• **Problems to work on**
**a)** Please give every line of the records as a numbered list, leaving out blank lines and the pictures, and none of the Banach space text.
**b)** Continue the question about 1-separated points in the unit ball of a Banach space from its last sentence.

• **Source text**

== == ==

Maximum number of 1-separated points in the unit ball of an $n$-dimensional Banach space.

Question

In an infinite dimensional Banach space $X$, we can find a sequence of unit vectors $x_n$ such that $||x_n-x_m||\geq 1, n \neq m$.

For a finite dimensional Banach space, the number of such 1-separated points has to be finite, since the unit ball is compact.

Let $M_1(X)$ be the maximum number of 1-separated points in the set $\{x\in X: ||x||\leq 1 \}$. How is $M_1(X)$ related to $\dim(X)$?

If $X$ is $n$-dimensional, with a suitable choice of basis, $\vert \vert.\vert \vert_\infty \leq \vert \vert .\vert \vert_X \leq \vert \vert .\vert \vert_1 $. This gives $M_1(\ell_\infty^n ) \leq M_1(X) \leq M_1(\ell_1^n) $

So I have multiple questions:

1. What is the explicit value of $M_1(\ell_1^n)$ and $M_1(\ell_\infty^n)$?
2. Is every value between $M_1(\ell_\infty^n)$ and $M_1(\ell_1^n)$ attained?
3. How is $M_1(\ell_p^n)$ related to $p$ and $n$?

Edit: as pointed out by gerw in the comments, it is not true that $M_1(\ell_\infty^n) \leq M_1(X) $.

So my modified question is: can we estimate $M_1(\ell_p^n)$?

== == ==

• **Data extract**
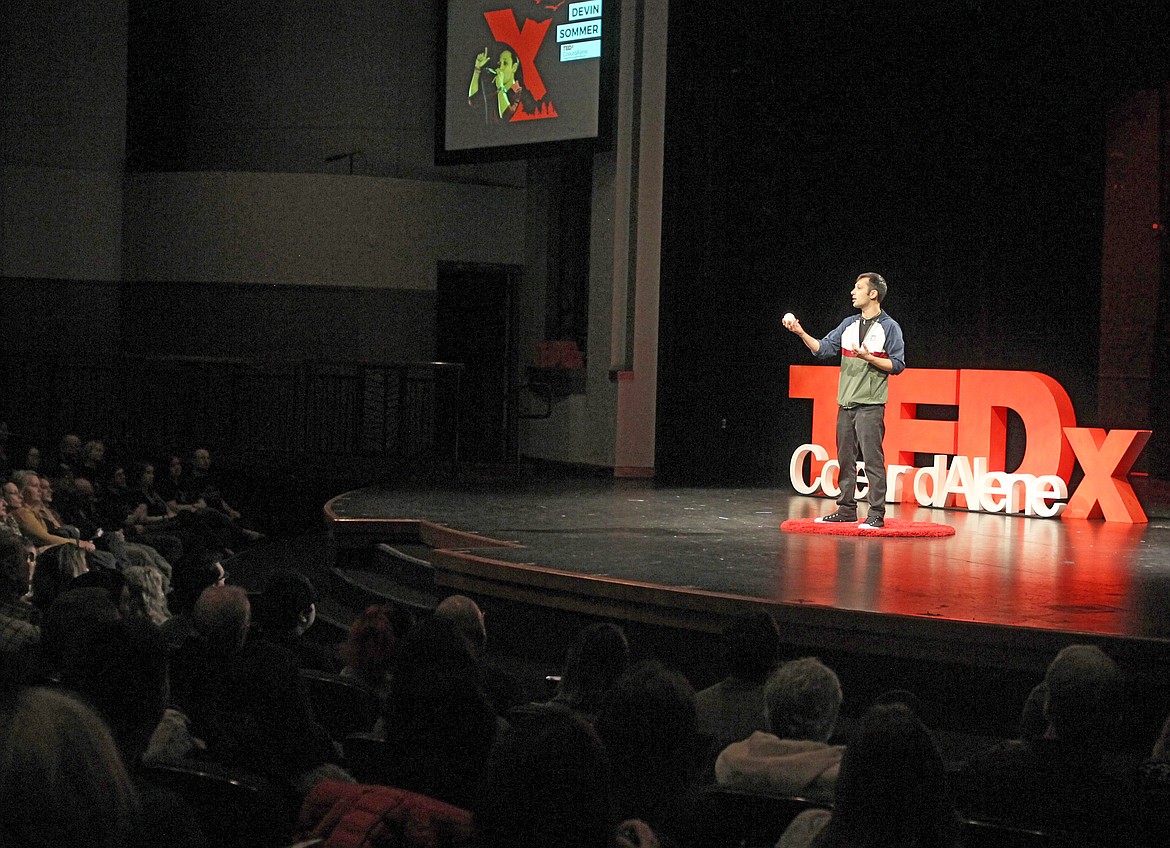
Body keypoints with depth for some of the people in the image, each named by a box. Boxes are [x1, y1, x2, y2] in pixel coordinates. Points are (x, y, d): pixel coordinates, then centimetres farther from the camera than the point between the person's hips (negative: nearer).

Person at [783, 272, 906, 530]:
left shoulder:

== == ==

• **Task responses**
**a)**
1. Body keypoints with depth for some of the people in the image, each named by a box. Boxes are [x1, y1, x2, y2] in pixel coordinates. Points are (x, y, d): pixel coordinates, then centimetres farther from the camera than the point between the person's hips (negative: nearer).
2. Person at [783, 272, 906, 530]:
3. left shoulder:

**b)**
Answer 1

In addition to my comments above, I have some rather trivial lower bounds for $M_1(\ell^n_\infty)$ and $M_1(\ell^n_1)$:

For the case $p = \infty$ it is not hard to see, that the set of points ${-1,0,1}^n$ is $1$-separated. Hence, $M_1(\ell^n_\infty) \ge 3^n$.

For the case $p = 1$ it is not hard to see, that the set of the following points:

• The origin $0$,
• All points $(0,\ldots, 0, \pm 1, 0, \ldots, 0)$, count: $2 \, n$
• All points $(0, \ldots, 0, \pm\frac12,0, \ldots, 0, \pm\frac12,0,\ldots,0)$, count: $4 \, n \, (n-1)/2 = 2 \, n \, (n-1)$. Hence, $M_1(\ell^n_1) \ge 2 \, n^2 + 1$.

From some simple sketching in dimensions $1,2,3$ it seems that these bounds are sharp, but things may change in higher dimensions ;)